12. The computer program product of claim 11, wherein said computer-readable means for mapping includes computer-readable means for identifying each microbin using a number corresponding to the range of possible predicted values with which it is associated.

13. The computer program product of claim 12, wherein said computer-readable means for establishing said plurality of microbins includes computer-readable means for arranging the microbins sequentially with respect to their identification number.

14. The computer program product of claim 13, further comprising:

computer-readable means for dividing the number of data points in said data set by a predetermined value N; and

computer-readable means for grouping said actual outcomes into N bins, identified as X, X+1, X+2 . . . N, where X=1, whereby the first 1/N of said actual outcomes, beginning with those in the highest numbered microbin and moving sequentially downward, are placed in bin X; the second 1/N of said actual outcomes are placed in bin X+1; and the process is repeated until all of said actual outcomes have been placed in one of said N bins.

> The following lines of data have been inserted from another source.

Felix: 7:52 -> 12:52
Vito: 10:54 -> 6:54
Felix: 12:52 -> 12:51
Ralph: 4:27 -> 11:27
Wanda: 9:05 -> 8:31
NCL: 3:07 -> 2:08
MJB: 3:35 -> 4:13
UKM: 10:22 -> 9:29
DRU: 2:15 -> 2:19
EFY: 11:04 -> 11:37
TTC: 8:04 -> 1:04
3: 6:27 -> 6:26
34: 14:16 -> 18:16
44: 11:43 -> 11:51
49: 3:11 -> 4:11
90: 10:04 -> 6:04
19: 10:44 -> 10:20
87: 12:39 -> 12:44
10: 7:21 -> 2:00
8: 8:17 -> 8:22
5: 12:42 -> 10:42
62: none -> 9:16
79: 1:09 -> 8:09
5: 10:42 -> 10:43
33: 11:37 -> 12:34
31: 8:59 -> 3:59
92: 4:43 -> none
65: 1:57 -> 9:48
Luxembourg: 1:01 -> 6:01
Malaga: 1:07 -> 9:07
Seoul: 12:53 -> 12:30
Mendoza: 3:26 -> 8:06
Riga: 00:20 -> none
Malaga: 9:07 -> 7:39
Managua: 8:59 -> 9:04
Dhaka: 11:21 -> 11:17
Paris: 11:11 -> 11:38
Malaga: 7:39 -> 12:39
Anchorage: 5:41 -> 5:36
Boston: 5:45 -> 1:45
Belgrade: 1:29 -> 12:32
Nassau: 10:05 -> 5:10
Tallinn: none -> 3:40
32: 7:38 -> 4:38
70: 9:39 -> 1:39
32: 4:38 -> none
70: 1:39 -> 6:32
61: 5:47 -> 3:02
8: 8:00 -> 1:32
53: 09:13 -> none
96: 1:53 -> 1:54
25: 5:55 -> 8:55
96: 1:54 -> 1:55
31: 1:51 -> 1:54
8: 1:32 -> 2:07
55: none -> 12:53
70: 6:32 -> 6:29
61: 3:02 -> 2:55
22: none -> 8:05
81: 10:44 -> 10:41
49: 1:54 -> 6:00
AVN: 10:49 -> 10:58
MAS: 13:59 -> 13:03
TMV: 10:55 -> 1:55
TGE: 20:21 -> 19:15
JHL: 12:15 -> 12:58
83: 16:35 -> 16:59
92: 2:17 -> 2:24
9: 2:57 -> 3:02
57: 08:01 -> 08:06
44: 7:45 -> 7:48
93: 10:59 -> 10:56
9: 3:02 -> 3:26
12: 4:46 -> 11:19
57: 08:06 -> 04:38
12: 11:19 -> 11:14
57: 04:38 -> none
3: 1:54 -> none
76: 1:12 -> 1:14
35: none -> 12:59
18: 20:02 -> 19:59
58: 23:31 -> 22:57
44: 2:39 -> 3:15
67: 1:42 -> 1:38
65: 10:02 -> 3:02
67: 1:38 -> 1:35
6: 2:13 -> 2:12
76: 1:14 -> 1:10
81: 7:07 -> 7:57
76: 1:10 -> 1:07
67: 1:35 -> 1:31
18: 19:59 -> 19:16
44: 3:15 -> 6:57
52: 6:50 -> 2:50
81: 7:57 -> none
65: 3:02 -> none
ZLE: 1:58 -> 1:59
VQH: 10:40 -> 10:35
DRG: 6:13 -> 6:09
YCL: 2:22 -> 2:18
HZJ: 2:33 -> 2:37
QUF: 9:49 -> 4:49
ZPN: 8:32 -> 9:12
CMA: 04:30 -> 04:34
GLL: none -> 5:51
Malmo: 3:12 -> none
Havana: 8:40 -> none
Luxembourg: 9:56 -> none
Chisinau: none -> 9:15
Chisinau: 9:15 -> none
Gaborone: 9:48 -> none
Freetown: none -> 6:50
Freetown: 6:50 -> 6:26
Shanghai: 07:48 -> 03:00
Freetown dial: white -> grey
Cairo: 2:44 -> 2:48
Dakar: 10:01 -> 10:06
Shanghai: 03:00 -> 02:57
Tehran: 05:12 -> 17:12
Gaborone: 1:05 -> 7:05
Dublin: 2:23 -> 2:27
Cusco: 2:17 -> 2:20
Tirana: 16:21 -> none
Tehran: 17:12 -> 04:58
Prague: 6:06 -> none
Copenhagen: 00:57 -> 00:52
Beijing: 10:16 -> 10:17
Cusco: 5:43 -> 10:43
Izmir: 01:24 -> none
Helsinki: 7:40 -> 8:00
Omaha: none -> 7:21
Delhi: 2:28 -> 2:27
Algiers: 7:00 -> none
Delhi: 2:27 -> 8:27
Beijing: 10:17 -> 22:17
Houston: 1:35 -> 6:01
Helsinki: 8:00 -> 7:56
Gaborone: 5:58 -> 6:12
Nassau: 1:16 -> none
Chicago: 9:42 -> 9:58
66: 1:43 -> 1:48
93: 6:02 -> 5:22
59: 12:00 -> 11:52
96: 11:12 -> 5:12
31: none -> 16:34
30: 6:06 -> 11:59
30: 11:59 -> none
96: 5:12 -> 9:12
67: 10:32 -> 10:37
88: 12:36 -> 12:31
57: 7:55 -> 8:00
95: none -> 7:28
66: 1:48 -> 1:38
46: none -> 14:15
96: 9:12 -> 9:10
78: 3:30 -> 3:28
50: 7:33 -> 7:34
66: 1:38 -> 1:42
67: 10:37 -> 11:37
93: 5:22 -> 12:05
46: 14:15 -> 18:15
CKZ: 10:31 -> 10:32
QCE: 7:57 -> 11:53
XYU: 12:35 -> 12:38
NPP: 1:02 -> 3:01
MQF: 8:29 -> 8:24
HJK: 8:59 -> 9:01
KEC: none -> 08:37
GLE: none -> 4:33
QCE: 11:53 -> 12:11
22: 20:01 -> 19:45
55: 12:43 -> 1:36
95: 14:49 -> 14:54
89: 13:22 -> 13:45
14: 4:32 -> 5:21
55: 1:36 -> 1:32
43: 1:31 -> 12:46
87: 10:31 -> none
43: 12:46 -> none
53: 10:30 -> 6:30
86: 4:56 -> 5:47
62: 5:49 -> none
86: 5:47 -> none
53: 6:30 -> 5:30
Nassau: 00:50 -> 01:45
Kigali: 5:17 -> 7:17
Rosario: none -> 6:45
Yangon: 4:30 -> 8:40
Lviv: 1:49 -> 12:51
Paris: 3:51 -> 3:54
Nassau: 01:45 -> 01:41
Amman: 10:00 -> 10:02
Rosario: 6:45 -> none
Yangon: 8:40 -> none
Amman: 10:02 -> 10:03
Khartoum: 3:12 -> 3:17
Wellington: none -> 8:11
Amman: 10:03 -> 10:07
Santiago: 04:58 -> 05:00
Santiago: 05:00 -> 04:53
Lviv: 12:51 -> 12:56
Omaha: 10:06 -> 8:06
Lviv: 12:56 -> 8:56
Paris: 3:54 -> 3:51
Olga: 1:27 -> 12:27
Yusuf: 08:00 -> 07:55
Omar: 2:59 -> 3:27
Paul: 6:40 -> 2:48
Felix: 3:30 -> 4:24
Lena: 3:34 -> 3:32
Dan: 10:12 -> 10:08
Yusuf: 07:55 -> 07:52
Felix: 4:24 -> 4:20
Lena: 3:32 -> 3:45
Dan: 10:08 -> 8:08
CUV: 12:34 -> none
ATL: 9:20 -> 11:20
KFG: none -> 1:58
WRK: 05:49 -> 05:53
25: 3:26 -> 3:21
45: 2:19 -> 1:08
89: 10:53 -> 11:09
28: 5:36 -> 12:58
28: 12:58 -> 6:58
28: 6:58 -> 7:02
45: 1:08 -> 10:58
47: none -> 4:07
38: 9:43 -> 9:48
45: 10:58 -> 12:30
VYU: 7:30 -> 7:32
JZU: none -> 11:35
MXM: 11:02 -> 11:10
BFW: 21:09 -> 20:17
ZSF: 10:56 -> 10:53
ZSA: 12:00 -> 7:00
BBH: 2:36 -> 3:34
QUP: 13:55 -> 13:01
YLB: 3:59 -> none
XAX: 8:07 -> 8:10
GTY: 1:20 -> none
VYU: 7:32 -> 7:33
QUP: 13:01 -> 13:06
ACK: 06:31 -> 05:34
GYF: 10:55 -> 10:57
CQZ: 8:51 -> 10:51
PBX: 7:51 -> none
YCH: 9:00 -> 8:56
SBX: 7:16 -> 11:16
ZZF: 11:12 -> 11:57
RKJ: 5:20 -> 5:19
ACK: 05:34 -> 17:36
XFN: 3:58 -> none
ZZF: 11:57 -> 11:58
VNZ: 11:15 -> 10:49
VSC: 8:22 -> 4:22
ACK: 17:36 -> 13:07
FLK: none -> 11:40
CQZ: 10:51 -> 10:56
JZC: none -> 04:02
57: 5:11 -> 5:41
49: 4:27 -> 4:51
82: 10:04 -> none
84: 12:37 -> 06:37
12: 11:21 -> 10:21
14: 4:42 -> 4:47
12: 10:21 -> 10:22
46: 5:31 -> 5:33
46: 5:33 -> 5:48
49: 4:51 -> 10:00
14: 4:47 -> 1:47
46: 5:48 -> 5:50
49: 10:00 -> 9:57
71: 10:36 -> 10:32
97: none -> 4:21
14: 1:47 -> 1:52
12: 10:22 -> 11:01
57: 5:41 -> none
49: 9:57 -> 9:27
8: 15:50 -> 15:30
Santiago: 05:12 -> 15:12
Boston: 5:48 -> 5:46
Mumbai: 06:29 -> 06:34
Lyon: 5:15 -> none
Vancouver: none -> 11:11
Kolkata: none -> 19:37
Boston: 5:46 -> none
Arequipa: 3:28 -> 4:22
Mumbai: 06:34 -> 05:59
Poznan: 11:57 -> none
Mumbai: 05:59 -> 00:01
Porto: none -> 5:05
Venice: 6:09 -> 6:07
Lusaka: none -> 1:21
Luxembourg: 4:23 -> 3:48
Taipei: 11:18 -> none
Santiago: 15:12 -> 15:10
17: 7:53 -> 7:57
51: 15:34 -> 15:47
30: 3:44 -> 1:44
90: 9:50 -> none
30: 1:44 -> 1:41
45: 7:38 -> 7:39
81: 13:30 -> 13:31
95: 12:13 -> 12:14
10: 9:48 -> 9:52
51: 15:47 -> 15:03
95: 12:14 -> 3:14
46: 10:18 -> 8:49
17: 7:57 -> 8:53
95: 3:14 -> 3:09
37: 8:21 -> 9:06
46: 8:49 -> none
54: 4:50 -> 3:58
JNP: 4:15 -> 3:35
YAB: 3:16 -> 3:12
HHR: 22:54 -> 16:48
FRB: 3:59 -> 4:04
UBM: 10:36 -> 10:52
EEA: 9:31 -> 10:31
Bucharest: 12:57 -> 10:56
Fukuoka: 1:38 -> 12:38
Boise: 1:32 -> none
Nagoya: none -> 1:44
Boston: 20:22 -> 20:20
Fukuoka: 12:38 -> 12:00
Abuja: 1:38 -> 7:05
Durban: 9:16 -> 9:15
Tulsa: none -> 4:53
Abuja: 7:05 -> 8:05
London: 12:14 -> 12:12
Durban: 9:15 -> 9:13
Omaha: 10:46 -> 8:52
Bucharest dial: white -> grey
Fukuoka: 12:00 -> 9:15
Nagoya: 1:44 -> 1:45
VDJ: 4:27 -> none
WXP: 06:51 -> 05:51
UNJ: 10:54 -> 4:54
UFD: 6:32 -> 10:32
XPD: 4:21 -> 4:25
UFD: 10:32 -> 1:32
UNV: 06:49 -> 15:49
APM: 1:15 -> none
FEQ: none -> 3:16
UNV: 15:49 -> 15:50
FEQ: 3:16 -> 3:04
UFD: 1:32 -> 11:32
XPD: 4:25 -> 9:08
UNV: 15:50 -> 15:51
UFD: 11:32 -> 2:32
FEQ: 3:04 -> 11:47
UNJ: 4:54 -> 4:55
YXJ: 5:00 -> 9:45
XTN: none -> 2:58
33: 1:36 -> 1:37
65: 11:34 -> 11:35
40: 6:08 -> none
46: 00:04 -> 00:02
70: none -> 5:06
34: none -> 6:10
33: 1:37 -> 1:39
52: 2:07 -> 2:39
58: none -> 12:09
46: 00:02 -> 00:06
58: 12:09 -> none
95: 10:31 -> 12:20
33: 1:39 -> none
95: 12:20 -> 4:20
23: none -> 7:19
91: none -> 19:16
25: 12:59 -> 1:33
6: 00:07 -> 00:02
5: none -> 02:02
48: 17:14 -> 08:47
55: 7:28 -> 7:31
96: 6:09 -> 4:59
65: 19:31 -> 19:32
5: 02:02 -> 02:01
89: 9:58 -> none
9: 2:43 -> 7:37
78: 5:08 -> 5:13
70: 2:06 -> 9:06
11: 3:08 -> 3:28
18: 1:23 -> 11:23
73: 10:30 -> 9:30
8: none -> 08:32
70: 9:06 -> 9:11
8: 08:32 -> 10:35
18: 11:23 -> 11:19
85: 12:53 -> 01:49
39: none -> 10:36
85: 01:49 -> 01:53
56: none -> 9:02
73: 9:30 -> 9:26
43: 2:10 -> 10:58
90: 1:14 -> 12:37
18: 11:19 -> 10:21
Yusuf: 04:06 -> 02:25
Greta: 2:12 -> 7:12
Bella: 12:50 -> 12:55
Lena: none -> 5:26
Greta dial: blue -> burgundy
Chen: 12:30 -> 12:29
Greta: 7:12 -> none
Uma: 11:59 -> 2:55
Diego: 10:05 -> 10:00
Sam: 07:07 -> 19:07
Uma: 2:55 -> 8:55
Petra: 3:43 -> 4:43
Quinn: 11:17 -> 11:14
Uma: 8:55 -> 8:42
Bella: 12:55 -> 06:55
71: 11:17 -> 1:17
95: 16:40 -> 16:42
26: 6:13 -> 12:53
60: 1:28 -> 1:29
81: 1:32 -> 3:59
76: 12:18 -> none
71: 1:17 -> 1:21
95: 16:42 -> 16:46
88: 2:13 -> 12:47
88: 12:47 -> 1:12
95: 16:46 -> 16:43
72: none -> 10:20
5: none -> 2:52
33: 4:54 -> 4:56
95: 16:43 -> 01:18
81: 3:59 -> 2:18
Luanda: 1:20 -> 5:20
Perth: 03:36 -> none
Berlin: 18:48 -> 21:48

15. The computer program product of claim 14, wherein said actual outcomes can be either positive or negative outcomes, further comprising:

for each of said N bins, computer-readable means for dividing the number of positive actual outcomes therein by the number of actual outcomes in said bin, thereby establishing data in a form suitable for graphing in a lift chart.

16. A method for automatically arranging, in a predetermined order, the actual outcomes of the processing of a data set by a model, comprising the steps of:

establishing a plurality of microbins for storing the actual outcomes;

establishing a mapping from possible predicted values to microbins such that each microbin is associated with a range of said possible predicted values;

17. The method of claim 16, wherein:

all of said ranges of possible predicted values are of equal size; and

said mapping is accomplished by multiplying an actual outcome by the number of bins and truncates the result.

18. The method of claim 16, wherein:

said mapping of possible predicted values to microbins is a non-linear mapping; and

said non-linear mapping is determined from known trends in the distribution of actual outcomes to increase the equality of population of said microbins.